> Assigned task
Reproduce the listing in full, exactly as written, but without images.

> Source data
========
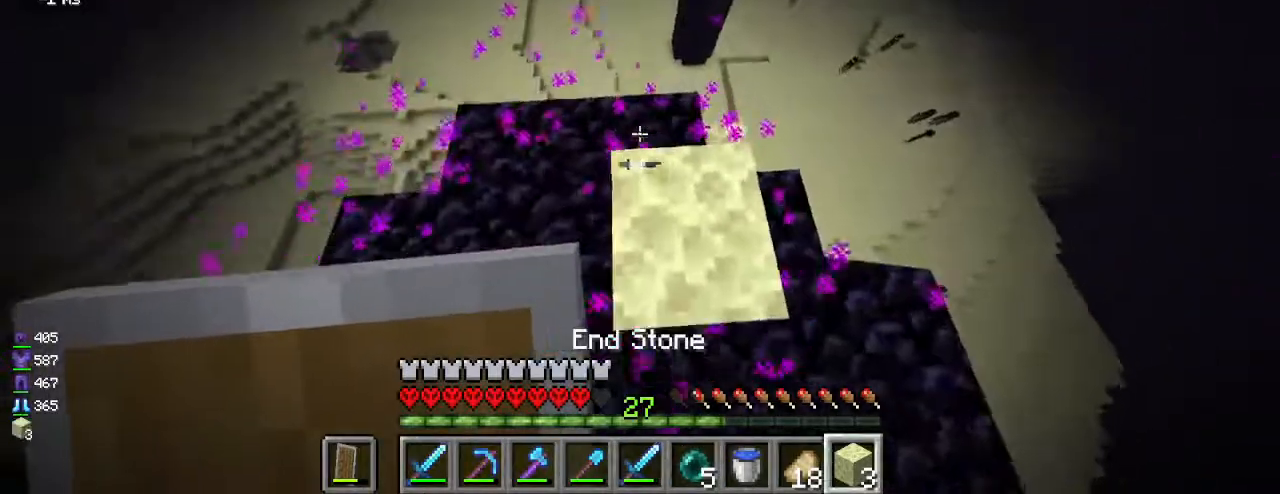
{"keys": [], "mouse": ["right"], "events": [[217, "d", "down"], [333, "mouse_right", "down"], [400, "d", "up"]]}
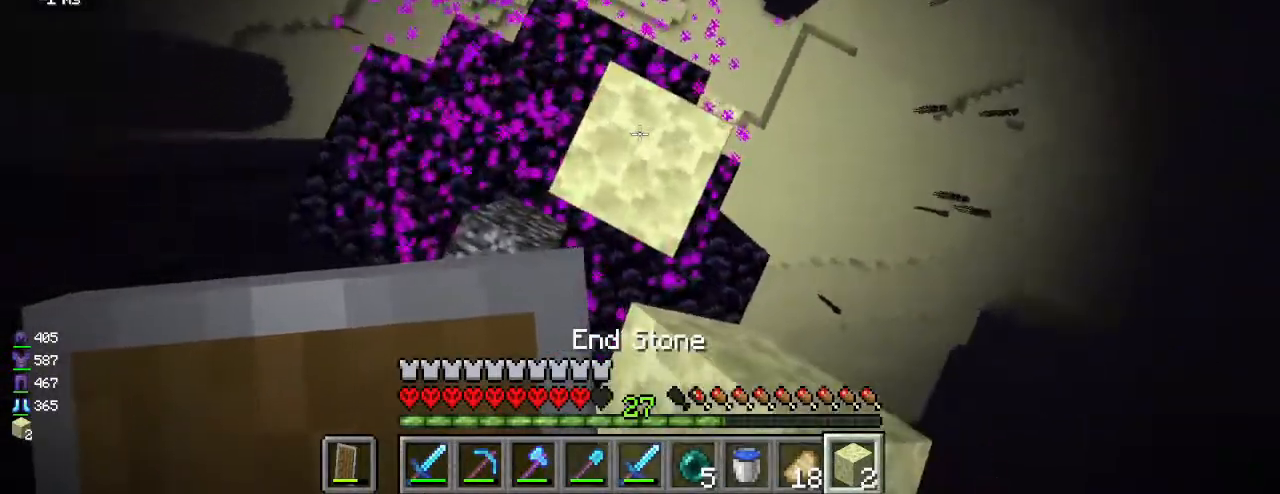
{"keys": [], "mouse": [], "events": [[17, "mouse_right", "up"]]}
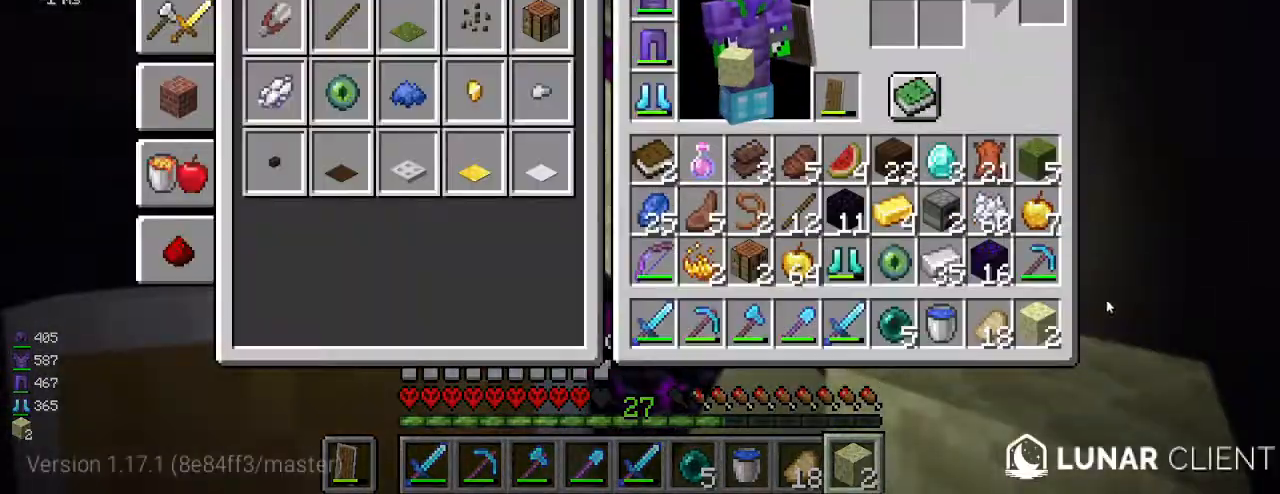
{"keys": [], "mouse": [], "events": []}
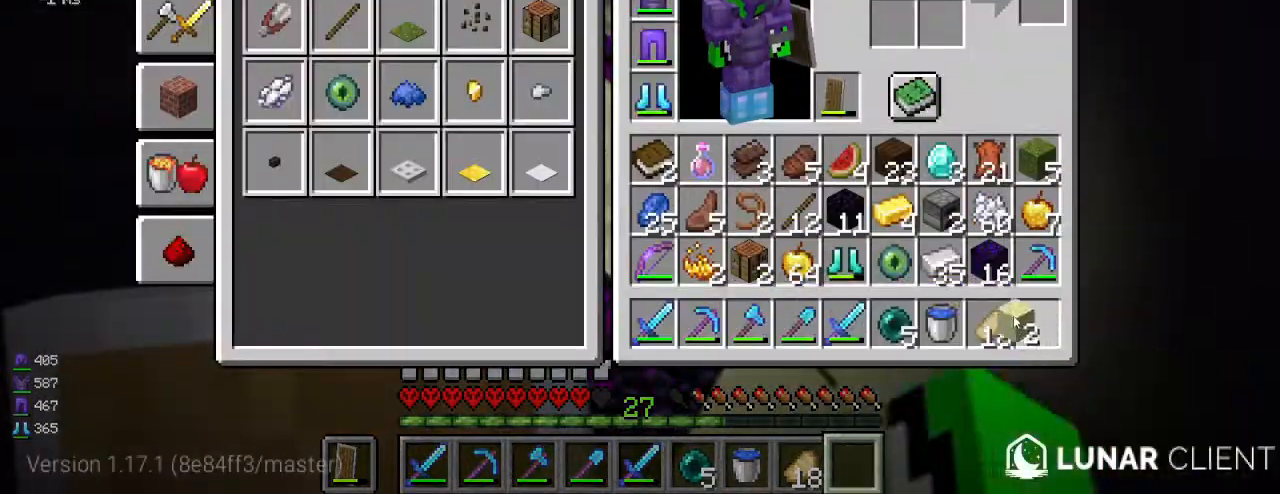
{"keys": [], "mouse": [], "events": []}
========
> Reply to the exercise
{"keys": [], "mouse": ["right"], "events": [[217, "d", "down"], [333, "mouse_right", "down"], [400, "d", "up"]]}
{"keys": [], "mouse": [], "events": [[17, "mouse_right", "up"]]}
{"keys": [], "mouse": [], "events": []}
{"keys": [], "mouse": [], "events": []}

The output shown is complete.